_Exercise_
List every line of the data that contains the string "thirds", with letter case counting toward a match.

_Provided records_

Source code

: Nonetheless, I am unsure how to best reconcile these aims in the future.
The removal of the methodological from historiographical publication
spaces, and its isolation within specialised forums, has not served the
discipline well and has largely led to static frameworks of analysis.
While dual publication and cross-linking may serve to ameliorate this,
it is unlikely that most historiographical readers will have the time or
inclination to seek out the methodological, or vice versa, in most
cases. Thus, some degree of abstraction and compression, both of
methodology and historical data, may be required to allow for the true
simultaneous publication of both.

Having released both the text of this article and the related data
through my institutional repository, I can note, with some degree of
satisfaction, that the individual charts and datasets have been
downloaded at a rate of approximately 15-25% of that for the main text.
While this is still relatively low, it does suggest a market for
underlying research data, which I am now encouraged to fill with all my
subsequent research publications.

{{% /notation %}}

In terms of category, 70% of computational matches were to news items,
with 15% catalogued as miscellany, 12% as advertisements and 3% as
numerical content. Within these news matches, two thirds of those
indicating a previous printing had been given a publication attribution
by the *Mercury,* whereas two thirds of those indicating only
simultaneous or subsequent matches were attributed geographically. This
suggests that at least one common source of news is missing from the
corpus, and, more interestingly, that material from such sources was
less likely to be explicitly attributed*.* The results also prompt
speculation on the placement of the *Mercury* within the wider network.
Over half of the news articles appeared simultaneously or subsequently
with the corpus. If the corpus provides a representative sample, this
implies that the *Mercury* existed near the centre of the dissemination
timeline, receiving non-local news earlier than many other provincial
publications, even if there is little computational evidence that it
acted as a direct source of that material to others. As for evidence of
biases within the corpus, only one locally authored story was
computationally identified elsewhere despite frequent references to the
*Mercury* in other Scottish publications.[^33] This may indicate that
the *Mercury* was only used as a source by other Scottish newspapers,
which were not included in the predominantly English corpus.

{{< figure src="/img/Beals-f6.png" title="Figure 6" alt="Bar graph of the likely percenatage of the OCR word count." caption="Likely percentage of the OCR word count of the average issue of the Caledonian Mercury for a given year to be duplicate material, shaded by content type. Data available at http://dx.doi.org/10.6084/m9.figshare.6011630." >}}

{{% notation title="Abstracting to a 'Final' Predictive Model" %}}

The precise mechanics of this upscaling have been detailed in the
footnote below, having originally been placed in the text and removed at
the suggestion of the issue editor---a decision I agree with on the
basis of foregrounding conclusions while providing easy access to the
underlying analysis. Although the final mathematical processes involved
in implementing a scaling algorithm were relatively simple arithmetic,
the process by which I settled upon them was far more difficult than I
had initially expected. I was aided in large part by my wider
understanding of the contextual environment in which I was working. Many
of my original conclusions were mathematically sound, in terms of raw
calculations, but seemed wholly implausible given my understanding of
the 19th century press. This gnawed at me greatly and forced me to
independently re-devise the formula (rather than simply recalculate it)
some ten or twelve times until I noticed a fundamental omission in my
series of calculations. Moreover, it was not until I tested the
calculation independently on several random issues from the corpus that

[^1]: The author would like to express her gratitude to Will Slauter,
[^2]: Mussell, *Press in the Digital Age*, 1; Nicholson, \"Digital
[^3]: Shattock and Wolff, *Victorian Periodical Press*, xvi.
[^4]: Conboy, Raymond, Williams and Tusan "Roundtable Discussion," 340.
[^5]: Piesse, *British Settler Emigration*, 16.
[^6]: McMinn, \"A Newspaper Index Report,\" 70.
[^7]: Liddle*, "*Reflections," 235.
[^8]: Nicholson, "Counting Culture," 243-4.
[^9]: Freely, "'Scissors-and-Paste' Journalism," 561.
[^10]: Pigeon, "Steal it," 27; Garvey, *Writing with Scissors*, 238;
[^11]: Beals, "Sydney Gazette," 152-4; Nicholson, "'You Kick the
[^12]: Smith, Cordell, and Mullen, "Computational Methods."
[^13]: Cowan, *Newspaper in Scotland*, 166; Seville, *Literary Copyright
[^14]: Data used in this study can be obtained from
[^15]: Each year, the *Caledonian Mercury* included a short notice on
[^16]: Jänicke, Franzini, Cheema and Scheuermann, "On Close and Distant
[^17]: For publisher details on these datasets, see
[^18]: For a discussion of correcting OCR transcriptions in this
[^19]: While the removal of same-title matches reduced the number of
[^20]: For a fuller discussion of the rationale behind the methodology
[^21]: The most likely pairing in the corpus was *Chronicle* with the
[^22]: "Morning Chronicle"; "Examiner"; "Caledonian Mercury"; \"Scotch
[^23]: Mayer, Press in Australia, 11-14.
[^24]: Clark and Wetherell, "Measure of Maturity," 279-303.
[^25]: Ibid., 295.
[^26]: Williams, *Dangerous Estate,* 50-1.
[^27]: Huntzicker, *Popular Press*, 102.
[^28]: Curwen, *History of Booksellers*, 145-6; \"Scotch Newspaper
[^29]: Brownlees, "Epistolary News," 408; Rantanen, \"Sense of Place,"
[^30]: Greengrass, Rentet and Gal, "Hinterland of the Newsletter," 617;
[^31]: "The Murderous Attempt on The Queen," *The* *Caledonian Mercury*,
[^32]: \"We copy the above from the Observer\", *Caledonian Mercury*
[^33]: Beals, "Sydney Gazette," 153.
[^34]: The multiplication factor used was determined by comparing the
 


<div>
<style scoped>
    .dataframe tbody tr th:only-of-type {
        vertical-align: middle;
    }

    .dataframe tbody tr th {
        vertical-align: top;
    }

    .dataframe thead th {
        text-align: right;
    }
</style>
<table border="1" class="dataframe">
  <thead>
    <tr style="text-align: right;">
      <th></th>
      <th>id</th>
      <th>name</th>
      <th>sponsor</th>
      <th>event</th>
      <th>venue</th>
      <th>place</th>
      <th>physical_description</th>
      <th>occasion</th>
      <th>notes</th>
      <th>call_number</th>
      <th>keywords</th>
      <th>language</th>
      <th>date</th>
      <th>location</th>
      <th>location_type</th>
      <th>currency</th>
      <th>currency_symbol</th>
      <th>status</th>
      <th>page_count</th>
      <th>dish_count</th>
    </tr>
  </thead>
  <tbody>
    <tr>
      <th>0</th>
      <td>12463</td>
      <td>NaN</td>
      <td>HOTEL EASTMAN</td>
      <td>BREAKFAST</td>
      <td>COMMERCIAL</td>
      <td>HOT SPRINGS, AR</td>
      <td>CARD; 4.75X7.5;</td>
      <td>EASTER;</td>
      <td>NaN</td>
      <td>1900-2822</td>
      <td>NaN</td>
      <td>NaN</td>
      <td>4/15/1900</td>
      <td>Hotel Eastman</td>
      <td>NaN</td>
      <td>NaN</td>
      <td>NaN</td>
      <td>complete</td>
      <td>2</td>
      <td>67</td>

_Exercise solution_
numerical content. Within these news matches, two thirds of those
by the *Mercury,* whereas two thirds of those indicating only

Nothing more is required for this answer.